The Benevolent Fund is a registered charity and its trustees are charged by the Charities Commission with ensuring that the fund is secure, that it fulfils its remit and that it provides the best support for pharmacists and their families in times of illness or hardship. The trustees have finally decided that continually sinking money into Birdsgrove House cannot be seen as providing “best support” for those in need. They believe that better use can be made of the money invested in the house.
One major factor in their decision is that, as the need for convalescence services has declined, the Benevolent Fund has seen an increasing demand for help from pharmacists with problems of stress in the workplace and, in recent years, younger pharmacists with problems of debt.
And so the trustees have finally, albeit reluctantly, said that enough is enough.

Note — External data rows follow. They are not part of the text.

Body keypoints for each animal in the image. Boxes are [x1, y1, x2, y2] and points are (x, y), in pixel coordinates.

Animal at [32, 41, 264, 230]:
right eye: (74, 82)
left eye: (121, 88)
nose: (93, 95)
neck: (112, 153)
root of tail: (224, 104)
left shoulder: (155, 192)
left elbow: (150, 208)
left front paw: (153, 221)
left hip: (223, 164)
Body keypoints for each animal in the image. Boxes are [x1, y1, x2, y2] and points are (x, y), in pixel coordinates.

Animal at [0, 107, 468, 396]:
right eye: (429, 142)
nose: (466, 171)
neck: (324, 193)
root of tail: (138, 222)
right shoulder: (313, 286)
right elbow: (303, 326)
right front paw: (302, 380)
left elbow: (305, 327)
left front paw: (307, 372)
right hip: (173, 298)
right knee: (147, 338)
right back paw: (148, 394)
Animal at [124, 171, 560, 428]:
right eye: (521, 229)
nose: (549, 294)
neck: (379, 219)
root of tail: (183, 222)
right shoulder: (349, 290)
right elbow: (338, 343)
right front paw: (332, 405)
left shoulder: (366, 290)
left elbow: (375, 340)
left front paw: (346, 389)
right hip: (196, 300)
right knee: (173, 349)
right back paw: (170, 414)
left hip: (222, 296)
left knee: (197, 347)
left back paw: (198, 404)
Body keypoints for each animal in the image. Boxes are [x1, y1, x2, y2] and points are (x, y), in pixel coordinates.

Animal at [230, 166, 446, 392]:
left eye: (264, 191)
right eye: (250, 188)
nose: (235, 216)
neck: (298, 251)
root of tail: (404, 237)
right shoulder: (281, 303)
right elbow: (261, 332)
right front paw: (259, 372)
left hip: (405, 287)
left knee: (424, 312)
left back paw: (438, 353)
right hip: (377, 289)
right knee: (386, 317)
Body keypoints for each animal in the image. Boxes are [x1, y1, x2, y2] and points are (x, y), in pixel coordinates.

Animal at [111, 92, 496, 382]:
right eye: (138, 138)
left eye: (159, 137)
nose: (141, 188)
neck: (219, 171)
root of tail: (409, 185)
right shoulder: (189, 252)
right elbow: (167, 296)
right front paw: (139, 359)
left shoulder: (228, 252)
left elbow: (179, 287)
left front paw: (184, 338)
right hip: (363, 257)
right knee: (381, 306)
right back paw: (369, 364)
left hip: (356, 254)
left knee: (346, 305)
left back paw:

Their reluctance is not because the decision is hard to justify. It is, sadly, easy to justify. Their reluctance is because they are aware of the affection in which Birdsgrove House is held and conscious that its demise is the end of a long tradition.
The Benevolent Fund’s co-ordinator, Beverly Nicol, says that the Society is by no means alone in having to deal with such problems. As a member of the Association of Charity Officers, she is well aware that the trustees’ decision reflects a trend that has occurred across a range of professional and trade charities that have tried to offer convalescence facilities to their members.
Speaking for the trustees, chairman Hemant Patel, said: “The profession’s role in providing benevolence to its members is an extremely important one and the need to secure the future financial position of the Benevolent Fund is a matter of fundamental concern to the trustees. The trustees acknowledged that many members have a deep attachment to Birdsgrove House, which for 50 years has been a centre for rest and recuperation to pharmacists and their families in times of need.
“ However, over the years, the demand for rest and recuperation services dwindled while the costs have risen. In modern times, an establishment that has served us well for many years is evidently no longer what most pharmacists need and the cost of maintaining the house is creating a serious and unacceptable deficit year on year. What is more, it is clear that there are undoubtedly better ways of providing the range of help that members need. We are now actively looking at how we can provide a fuller range of tailored, expert help to pharmacists in need in locations that are much more convenient.
“As trustees, we are duty bound to ensure that the Benevolent Fund is secure, fulfils its remit and provides the very best support for our members and their families in times of illness or hardship.”